The people of the Soviet Union fell in love with Pepsi. As the 1980s drew to a close, Russians were drinking more than 1 billion servings of the soda every year. It was at this time that Pepsi’s contract with the USSR was coming up for renewal. The country’s demand for the product was increasing, but its ability to pay for it was in decline. If they could not agree on something quickly, the nation might have to quit their Pepsi addiction cold turkey.
In desperation, the nation decided to pay with warships. As part of the contract renewal terms, Pepsi received a fleet of 17 submarines, a cruiser, a frigate, and a destroyer in exchange for ongoing Pepsi product rights.
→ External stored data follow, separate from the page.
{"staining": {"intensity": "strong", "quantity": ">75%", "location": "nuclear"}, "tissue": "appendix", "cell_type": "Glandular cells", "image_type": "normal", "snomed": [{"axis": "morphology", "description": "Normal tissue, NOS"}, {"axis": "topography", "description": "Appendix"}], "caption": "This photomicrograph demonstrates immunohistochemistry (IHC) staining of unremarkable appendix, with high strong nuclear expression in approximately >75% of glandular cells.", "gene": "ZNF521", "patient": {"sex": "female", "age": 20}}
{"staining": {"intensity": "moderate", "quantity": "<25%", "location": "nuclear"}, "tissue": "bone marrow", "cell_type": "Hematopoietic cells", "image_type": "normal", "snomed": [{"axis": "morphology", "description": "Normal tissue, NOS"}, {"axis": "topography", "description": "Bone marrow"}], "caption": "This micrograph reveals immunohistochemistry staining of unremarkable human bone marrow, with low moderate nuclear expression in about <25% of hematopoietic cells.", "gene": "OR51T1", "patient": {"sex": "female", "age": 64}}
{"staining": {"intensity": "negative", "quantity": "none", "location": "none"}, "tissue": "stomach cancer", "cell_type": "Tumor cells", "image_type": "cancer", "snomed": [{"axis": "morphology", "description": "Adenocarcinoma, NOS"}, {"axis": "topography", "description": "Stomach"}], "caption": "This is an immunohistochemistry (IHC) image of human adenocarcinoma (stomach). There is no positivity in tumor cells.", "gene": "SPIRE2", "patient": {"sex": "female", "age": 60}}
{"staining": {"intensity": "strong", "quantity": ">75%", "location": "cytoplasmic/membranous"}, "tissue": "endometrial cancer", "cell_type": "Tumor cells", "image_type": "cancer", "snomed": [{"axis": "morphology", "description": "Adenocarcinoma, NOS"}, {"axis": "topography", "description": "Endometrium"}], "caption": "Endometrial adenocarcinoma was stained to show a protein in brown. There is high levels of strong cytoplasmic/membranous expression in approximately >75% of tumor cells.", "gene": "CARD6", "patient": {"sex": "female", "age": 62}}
Pepsi, in turn, sold the naval vessels to a Swedish company for scrap recycling. Pepsi also purchased some Soviet oil tankers and leased or sold them in partnership with a Norwegian company.
Between the time it acquired the naval vessels and when it relinquished them, Pepsi could boast that it had the sixth-largest navy on the planet.
Kendall joked with Brent Scowcroft, National Security Advisor to President George H.W. Bush, saying, “We’re disarming the Soviet Union faster than you are.”
Despite Pepsi’s boast, its fleet wasn’t exactly the sort that could take on the rest of the world. The submarines were in a terrible state of repair. Many listed to one side and nearly all were covered in rust. Of the surface ships, there was only one that could really be classified as seaworthy, and there was another that required nonstop pumping of seawater just to keep it from sinking.
The same could not be said of its product, however. Despite losing out in Russian market share to Coca-Cola in the 1990s, Russia and the countries of the former Soviet Union remain as Pepsi’s second biggest market outside of the United States.